Hoernle worked on the manuscript for almost 20 years, he was
the person who put lot of effort into making it possible to read the manuscript.
When it was found,, the birch bark manuscript consisted of an indeterminate number
of strips , many of which were stuck together and well-nigh impossible to
separate. The leaves were brittle and it
took much effort to separate them and he managed to get 70 leaves; many of them
had large parts missing. Hoernle and subsequent researchers who have worked on
this manuscript were of the opinion that the manuscript is only the middle part
of a much larger manuscript. Later researchers who added much to the knowledge
gained form this treasure included Bibhutibhusan Dutta , Dutta was one of the earliest
doctorates in mathematics form Calcutta University and retired as the
Rashbehari Professor of Applied mathematics and in later life became a
sanyasi, dying in Puskar as Swami Vidyaranya in 1958.
BibhutiBhushan Dutta
( Source: Wikipedia)
Another infamous person, who published the official Archeological
Society of India version of the document, was G R Kaye.He did signal work in
that he published the manuscript in facsimile form and this is the version that
most subsequent workers used. However his wholly untenable conclusions that
that the manuscript dates to the twelfth century and his contention that the
manuscript was based on Greek sources, made him a laughing stock.

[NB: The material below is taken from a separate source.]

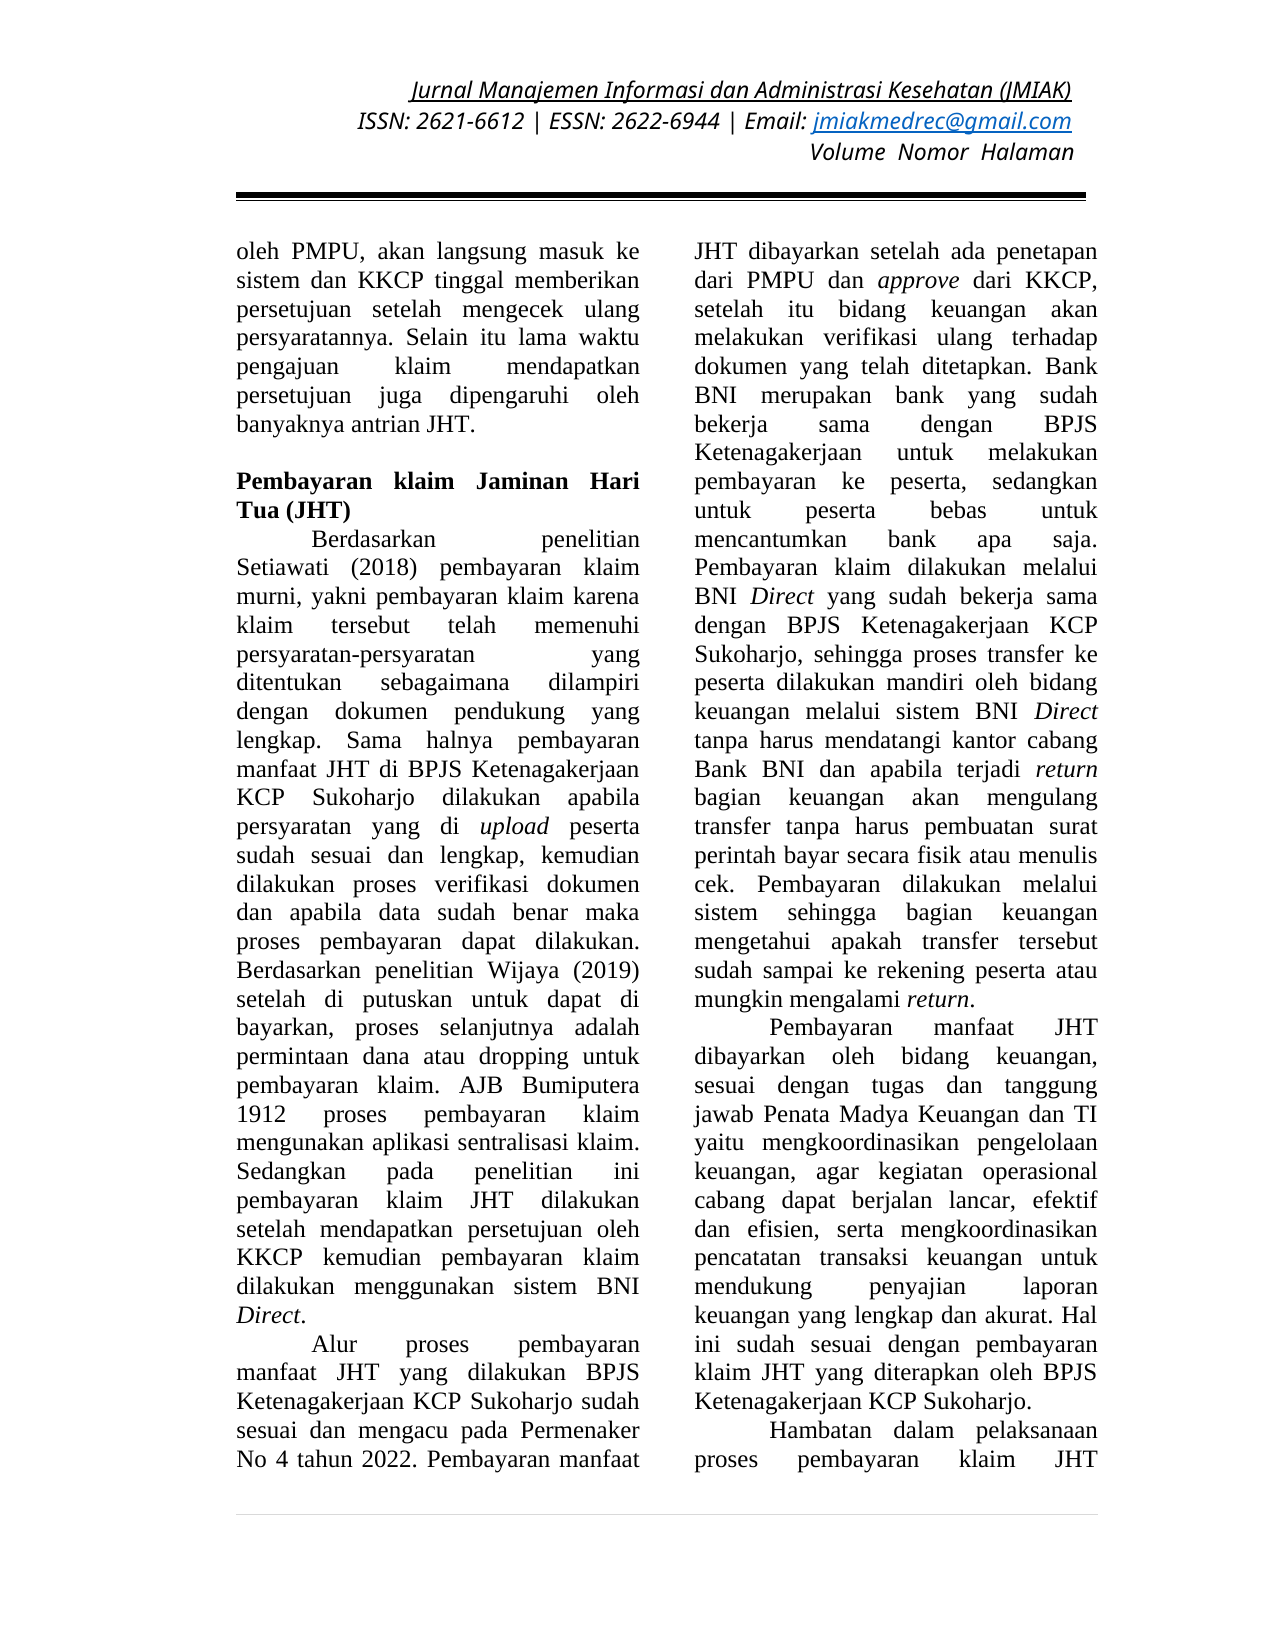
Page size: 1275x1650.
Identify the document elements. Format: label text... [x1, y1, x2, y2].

It was in this manuscript, which contains many
trigonometric, arithmetical and other exercises that the Zero was first symbolized
as dot or a sunya. This makes it the earliest
reference to zero in the world.
What then is the date of the manuscript? There are two
clues: The language and script used and the contents. The manuscript was
written a series of shlokas which immediately dates it to before 500 CE as the
Arya style was had largely replaced the shloka style by that date. It was also
written in the Gatha dialect which was a precursor to Sanskrit which largely
replaced in by 300 CE. The contents of the manuscript also suggests that it
predates the classical period of Indian Mathematics, the period of Aryabhatta
whose famous Aryabhatia has been dated to c 500CE. All this suggests that the
actual work on which this manuscript is an obvious copy was written in the 1st
to 3rd centuries of the CE. This particular manuscript has not been accurately
dated yet, but recently there is a move to do radiocarbon dating to accurately
date this particular copy.
The concept of zero rapidly spread to China where there is evidence
that it was available during the Sui dynasty (581-616CE). Later it was carried
by Persian and Arab scholars to the European continent where as we have seen it
received a cool reception. That was the time when European scholarship believed
that all knowledge came from the Greeks!